Há séculos que os especialistas tentam decifrar o rosto da Mona Lisa. Com o retrato, Leonardo da Vinci parece desafiar os admiradores de arte a adivinhar quais são as emoções que a protagonista do quadro transmite.
Na Universidade de Amesterdão, uma equipa de neurocientistas submeteu a imagem a uma análise, através do uso de programas de reconhecimento emocional. O computador procurou diferenças no que diz respeito a uma expressão neutra: alargamento nasal ou rugas nos olhos. Assim, os especialistas concluíram que a Mona Lisa transmite 83% de felicidade. Também detetaram outras emoções: 9% de nojo, 6% de medo e 2% de raiva.
Contudo, escreve o The Conversation, estes programas de computador ainda são rudimentares, pois não captam nuances, sugestões de desejo ou deceção. Em contraste, o cérebro humano evoluiu para capturar qualquer mudança na expressão facial, mesmo que esta seja mínima. Assim sendo, neste campo o ser humano é superior à máquina.
Ao longo dos séculos, vários especialistas têm tentado encontrar respostas. No século XIX, o poeta e dramaturgo Théophile Gautier foi um dos primeiros a colocar a questão sobre as emoções que a imagem passava.
Por sua vez, Sigmund Freud, o pai da psicanálise, considerou que o sorriso lembrava a mãe de Da Vinci – de quem este se separou muito cedo.
Já no século XXI, a neurociência também tentou encontrar respostas. A neurobióloga Margaret Livingstone observou que a Mona Lisa parece sorrir, especialmente quando observada ao longe. De perto, olhando nos olhos dela, esta ainda sorri. Porém, ao olhar diretamente para a boca, o sorriso não é encontrado. Os lábios estão contraídos, sem a típica curvatura que espelha alegria. A questão é: onde está o misterioso sorriso?

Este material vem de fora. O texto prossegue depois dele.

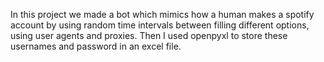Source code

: In this project we made a bot which mimics how a human makes a spotify account by using random time intervals between filling different options, using user agents and proxies. Then I used openpyxl to store these usernames and password in an excel file.
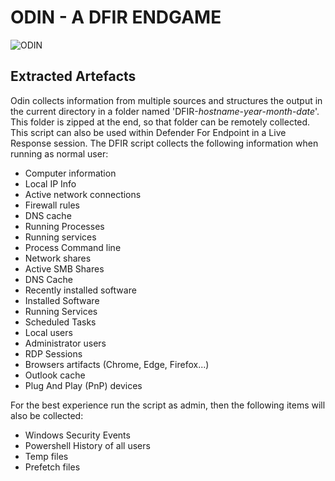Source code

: # ODIN - A DFIR ENDGAME

![ODIN](https://github.com/Worldsleaks/DFIR-Powershell/assets/99112106/4b630b92-febd-4cfa-ba6f-19ffb160e6db)

## Extracted Artefacts
Odin collects information from multiple sources and structures the output in the current directory in a folder named 'DFIR-_hostname_-_year_-_month_-_date_'. This folder is zipped at the end, so that folder can be remotely collected. This script can also be used within Defender For Endpoint in a Live Response session. The DFIR script collects the following information when running as normal user:
- Computer information
- Local IP Info
- Active network connections
- Firewall rules
- DNS cache
- Running Processes
- Running services
- Process Command line
- Network shares
- Active SMB Shares
- DNS Cache
- Recently installed software
- Installed Software
- Running Services
- Scheduled Tasks
- Local users
- Administrator users
- RDP Sessions
- Browsers artifacts (Chrome, Edge, Firefox...)
- Outlook cache
- Plug And Play (PnP) devices

For the best experience run the script as admin, then the following items will also be collected:
- Windows Security Events
- Powershell History of all users
- Temp files
- Prefetch files
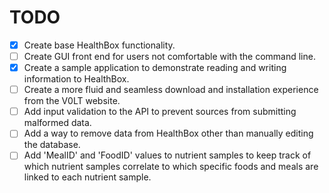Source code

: # TODO
- [x] Create base HealthBox functionality.
- [ ] Create GUI front end for users not comfortable with the command line.
- [x] Create a sample application to demonstrate reading and writing information to HealthBox.
- [ ] Create a more fluid and seamless download and installation experience from the V0LT website.
- [ ] Add input validation to the API to prevent sources from submitting malformed data.
- [ ] Add a way to remove data from HealthBox other than manually editing the database.
- [ ] Add 'MealID' and 'FoodID' values to nutrient samples to keep track of which nutrient samples correlate to which specific foods and meals are linked to each nutrient sample.
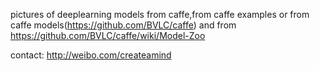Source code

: pictures of deeplearning models from caffe,from caffe examples or from caffe models(https://github.com/BVLC/caffe) and from https://github.com/BVLC/caffe/wiki/Model-Zoo


contact: http://weibo.com/createamind

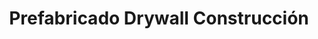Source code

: ---
title: "Prefabricado Drywall Construcción"
url: /jose-luis-bustamante-y-rivero/prefabricado-drywall-construccion/
shop: Glaserei
---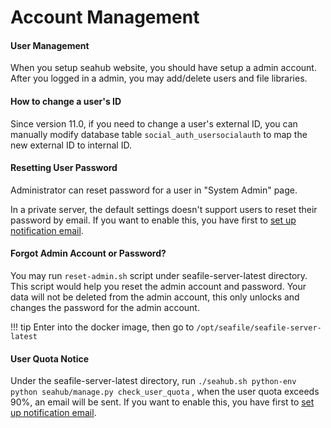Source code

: # Account Management

#### User Management

When you setup seahub website, you should have setup a admin account. After you logged in a admin, you may add/delete users and file libraries.

#### How to change a user's ID

Since version 11.0, if you need to change a user's external ID, you can manually modify database table `social_auth_usersocialauth` to map the new external ID to internal ID.


#### Resetting User Password

Administrator can reset password for a user in "System Admin" page.

In a private server, the default settings doesn't support users to reset their password by email. If you want to enable this, you have first to [set up notification email](../config/sending_email.md).

#### Forgot Admin Account or Password?

You may run `reset-admin.sh` script under seafile-server-latest directory. This script would help you reset the admin account and password.
Your data will not be deleted from the admin account, this only unlocks and changes the password for the admin account.

!!! tip
    Enter into the docker image, then go to `/opt/seafile/seafile-server-latest`


#### User Quota Notice

Under the seafile-server-latest directory, run `./seahub.sh python-env python seahub/manage.py check_user_quota` , when the user quota exceeds 90%, an email will be sent. If you want to enable this, you have first to [set up notification email](../config/sending_email.md).
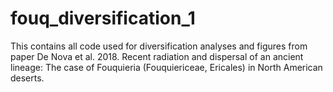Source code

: # fouq_diversification_1

This contains all code used for diversification analyses and figures from paper De Nova et al. 2018. Recent radiation and dispersal of an ancient lineage: The case of Fouquieria (Fouquiericeae, Ericales) in North American deserts.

Visão central e periférica
Esta questão pode ter uma resposta científica – e estar nos olhos do próprio observador. O olho humano, pode ler-se no artigo do The Conversation, possui dois tipos de visão: central e periférica.
A visão central tem uma resolução maior devido à concentração de fotorreceptores em cone no centro da retina, na fóvea. Portanto, é especializado em altas frequências espaciais. Ou seja, linhas fortes e contrastes. A visão central captura detalhes específicos.
Por sua vez, a visão periférica deteta baixas frequências em áreas desfocadas. O seu objetivo não é detetar detalhes, mas sim zonas mais amplas. O resultado final do processamento visual parece uma fotografia de um rosto bem definido no primeiro plano, enquanto a paisagem circundante acaba por ficar mais desfocada.
O sfumato
Estas diferenças podem ser explicadas pelo facto de Leonardo da Vinci ter pintado o sorriso com pinceladas suaves usando uma nova técnica, o sfumato. Aplicando camadas muito finas de pigmento, bem diluídas, estas sobrepõe-se aos tons translúcidos, construindo uma expressão subtil.
Consequentemente, o sorriso não é percetível na perspetiva da nossa visão central, que deteta características definidas. O sorriso emite frequências baixas e só é captado pela visão periférica, com o canto do olho.
O artista renascentista desenvolveu essa técnica nos últimos anos, a partir de 1513. Da Vinci experimentou novas formas de graduar as sombras – muitas das vezes com os dedos. Foi assim que conseguiu criar a Mona Lisa. O pintor descreveu o sfumato como “sem linhas ou bordas, como fumaça” ou “além do plano de foco”.
Esta estratégia do pintor foi consequência de uma mistura de observação e intuição, perceção e lógica. Não se trata apenas de arte, mas também uma ciência obtida após uma vida inteira de pesquisas.